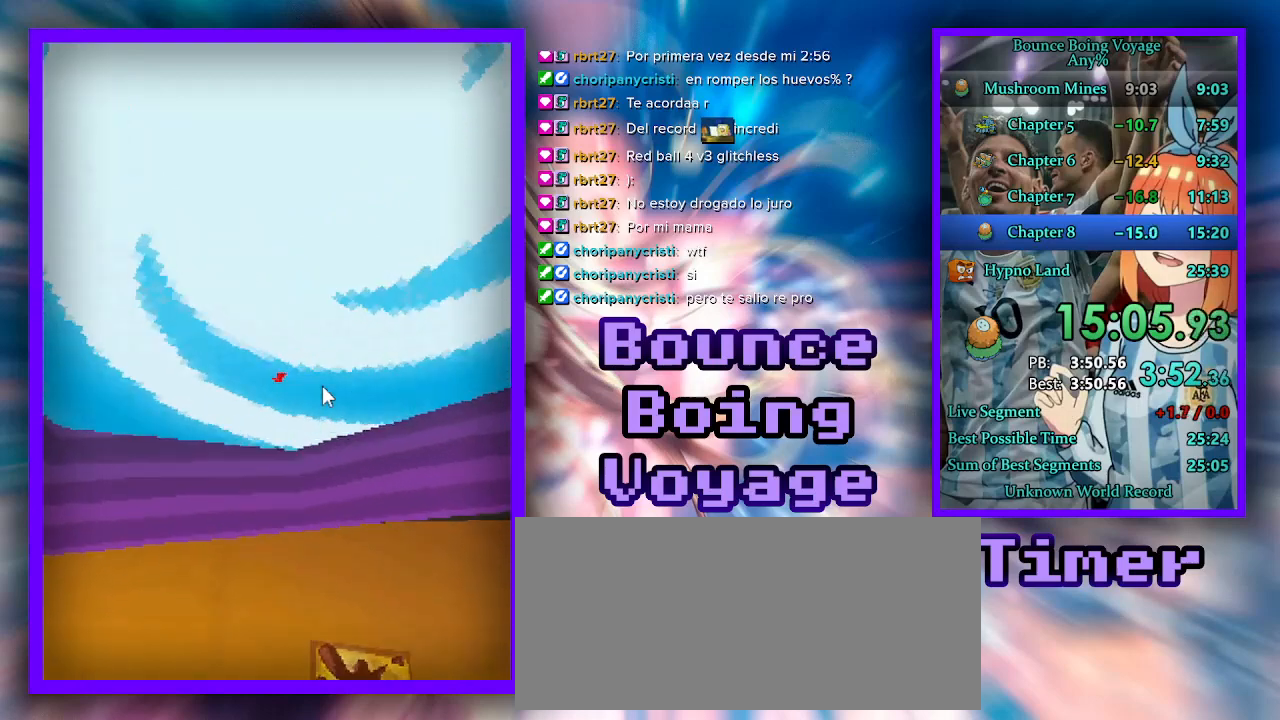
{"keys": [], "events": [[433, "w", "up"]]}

####

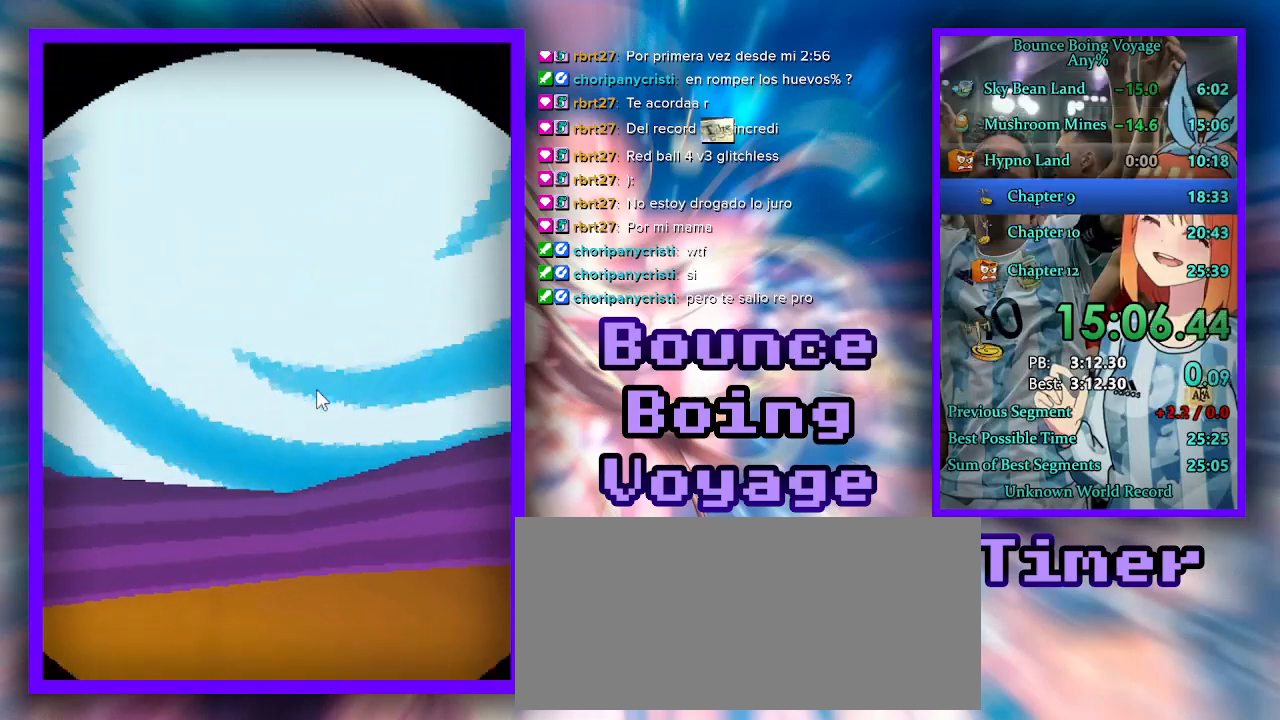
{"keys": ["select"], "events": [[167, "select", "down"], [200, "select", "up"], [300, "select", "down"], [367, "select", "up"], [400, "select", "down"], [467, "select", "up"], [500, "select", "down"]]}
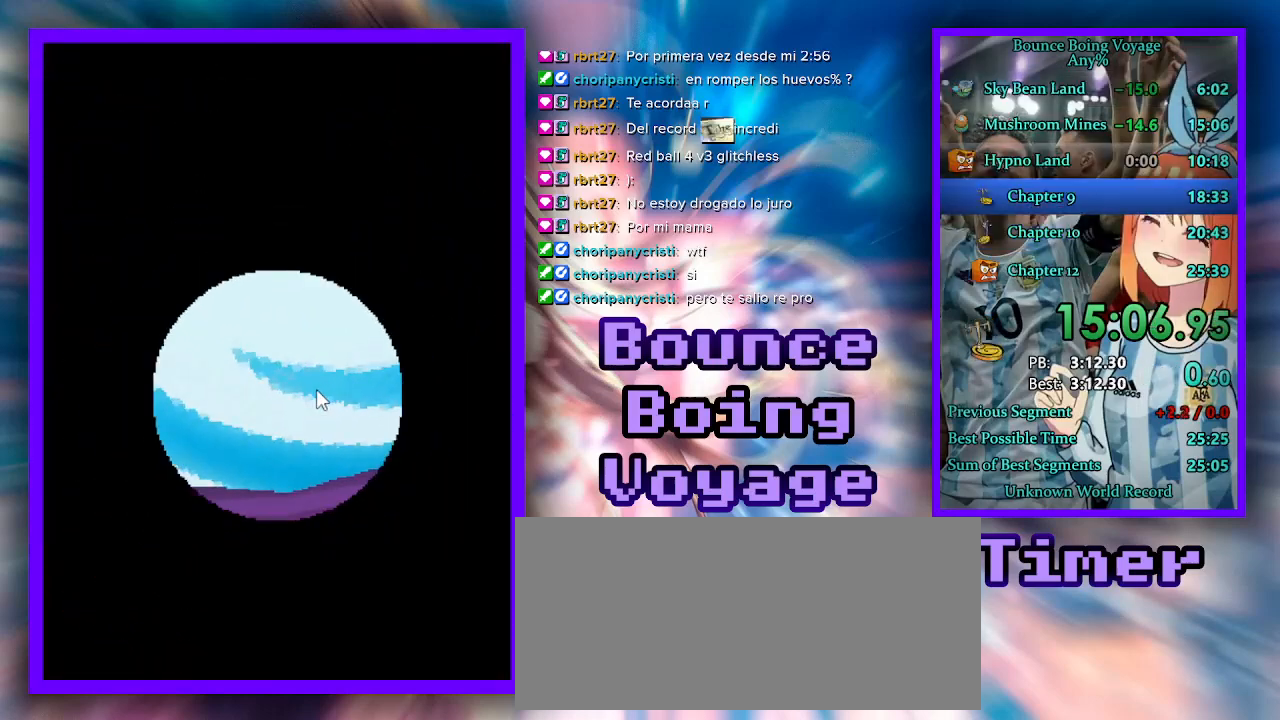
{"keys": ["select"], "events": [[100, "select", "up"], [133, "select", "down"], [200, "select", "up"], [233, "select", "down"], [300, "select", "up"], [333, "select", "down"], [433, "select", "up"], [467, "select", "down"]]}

####

Problem to solve → From the entries above, collect every line with the string "select" in it.

Response to the task →
{"keys": ["select"], "events": [[167, "select", "down"], [200, "select", "up"], [300, "select", "down"], [367, "select", "up"], [400, "select", "down"], [467, "select", "up"], [500, "select", "down"]]}
{"keys": ["select"], "events": [[100, "select", "up"], [133, "select", "down"], [200, "select", "up"], [233, "select", "down"], [300, "select", "up"], [333, "select", "down"], [433, "select", "up"], [467, "select", "down"]]}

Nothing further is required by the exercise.